Eine perfide Scheinwelt

Das Lager selbst hat die Holocaust-Überlebende nicht als schrecklichen Ort in Erinnerung. Es gab eine Schule, einen Spielplatz, eine Badeanstalt und sie hatte ihre Freunde. „Ich amüsierte mich in diesem Lager – während meine Eltern Angst hatten“, erzählt sie.

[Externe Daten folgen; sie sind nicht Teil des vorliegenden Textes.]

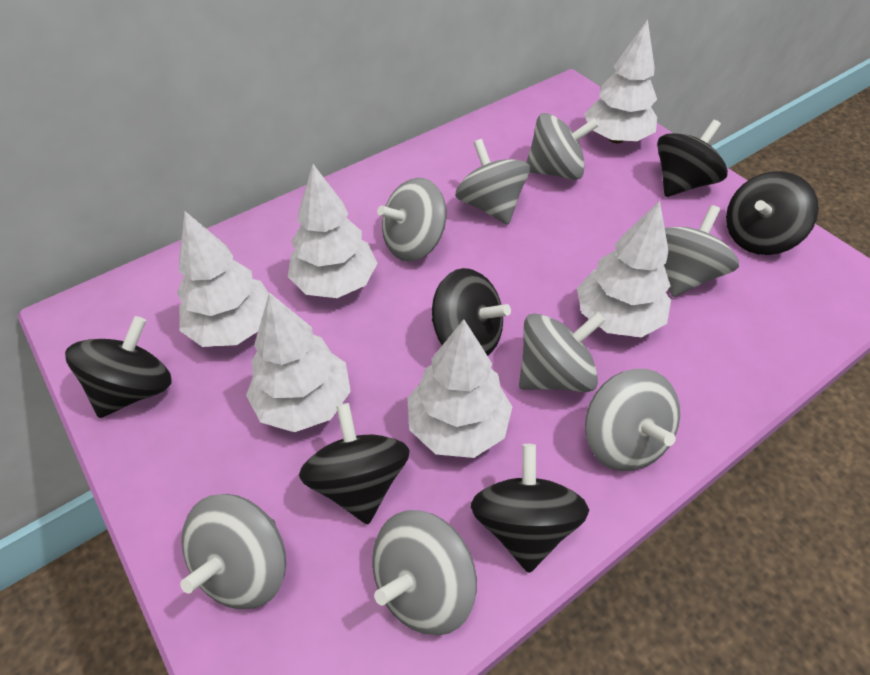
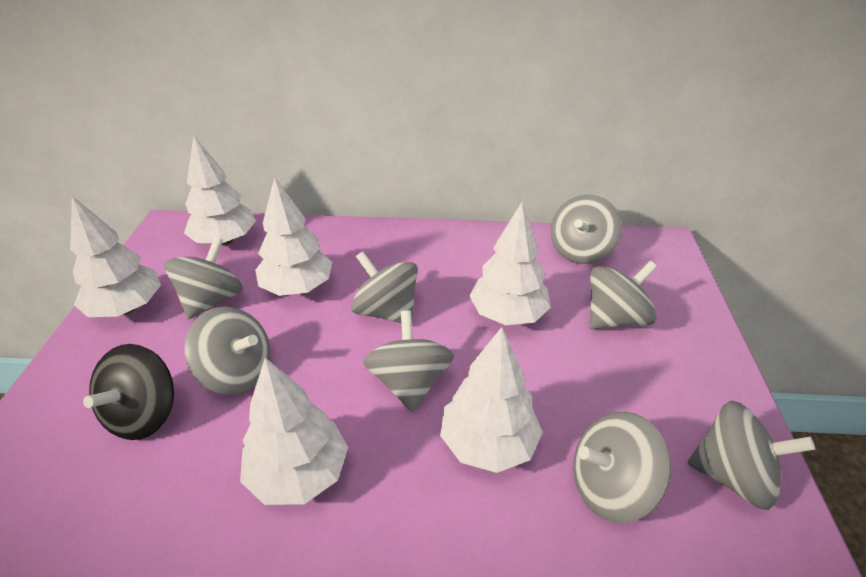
black spinning top: 6 -> 1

Denn die Eltern hielten alle beängstigenden Informationen von ihr fern. Und viele Insassen des Lagers schenkten den Gerüchten, man fahre die Juden in den Osten, um sie zu ermorden, keinen Glauben. Sie lebten in einer „perfiden Scheinwelt“, wie Eva Weyl es beschreibt. „Man hatte das Gefühl, in einem normalen Dorf zu leben.“

Nur knapp dem Tod entkommen

Es gab auch keine Strafen, keine Folter, keine Ermordungen in Westerbork. Das lies der Kommandant des Lagers, Albert Konrad Gemmeker, nicht zu. „Die einzige Strafe war, dass man im Zug weggefahren wurde“, erzählt sie. Aber auch das war ein Todesurteil. Denn die Zugfahrten endeten in Auschwitz. Gemmeker behauptete nach dem Krieg, davon nichts gewusst zu haben - und ging am Ende nur sechs Jahre ins Gefängnis.

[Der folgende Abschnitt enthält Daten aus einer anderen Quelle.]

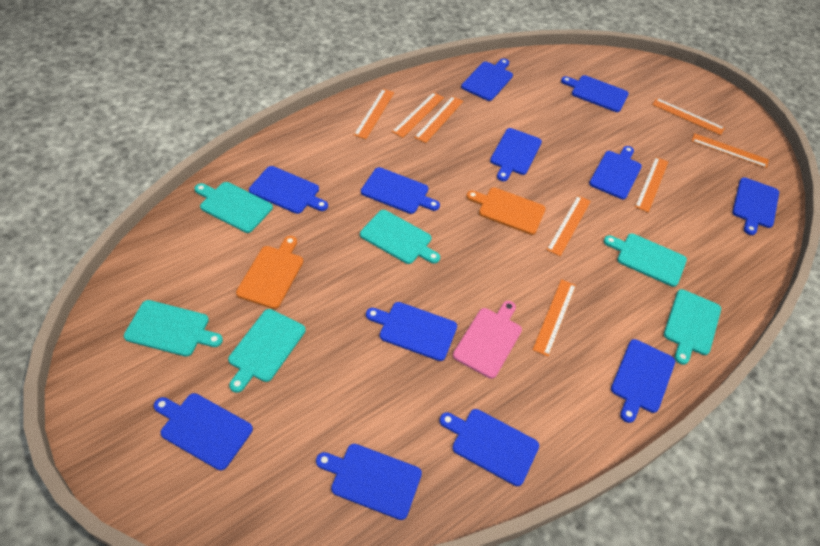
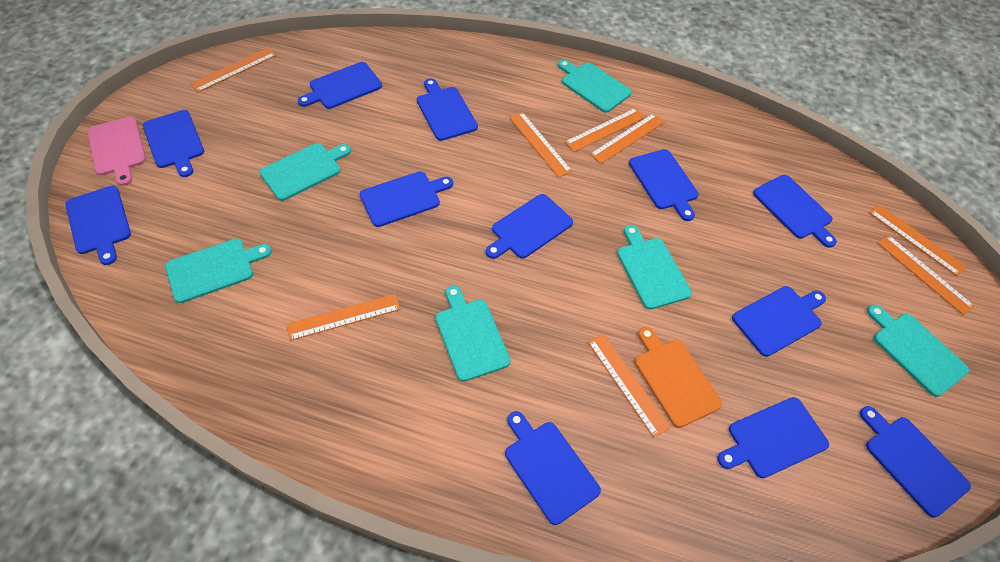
orange cutting board: 2 -> 1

Eva Weyl und ihre Familie entkamen dem Tod nur mit Glück. An dem Tag, an dem sie selbst nach Auschwitz geschickt werden sollten, griffen Jagdflugzeuge das Lager an – weil sie es wegen des hohen Schornsteins für eine deutsche Fabrikanlage hielten. Die Liste für den Transport ging mit dem Angriff verloren.

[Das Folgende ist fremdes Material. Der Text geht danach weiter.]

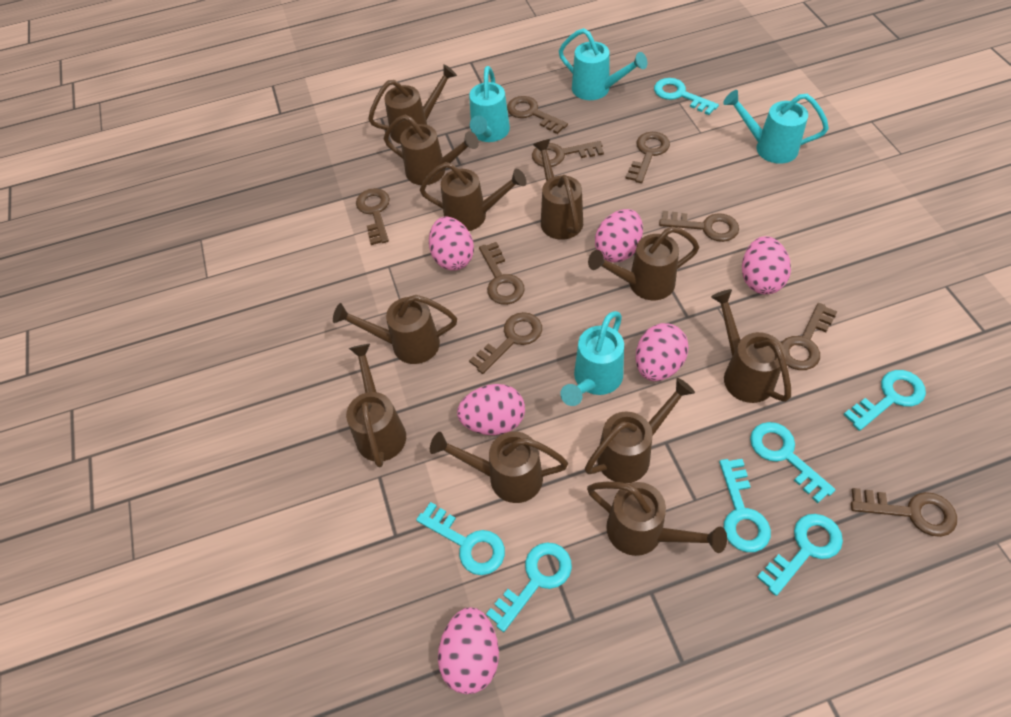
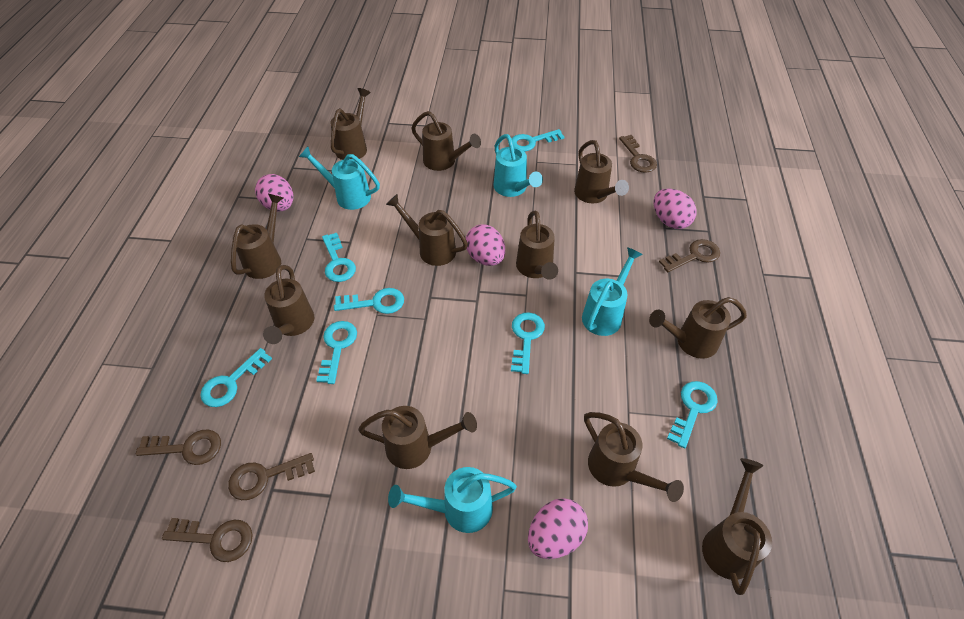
brown key: 9 -> 5
pink egg: 6 -> 4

Schüler haben Verantwortung für die Zukunft

Sie weist darauf hin, dass weder die vor ihr sitzenden Schüler des Willibrod-Gymnasiums in Emmerich etwas für die Taten der Nazis könnten, noch ihre Eltern und Großeltern. „Ihr seid nicht verantwortlich dafür, was geschehen ist. Aber dafür, was ihr daraus lernt und macht.“

Eva Weyl bittet die Schüler darum, zu „Zweitzeugen“ zu werden. Darüber zu sprechen, was sie von ihr gehört haben. Mit Verwandten, mit Freunden - und mit den Lehrern. Um sich an die Schrecken des Holocaust zu erinnern. Und dafür zu sorgen, dass so etwas nicht noch einmal geschieht.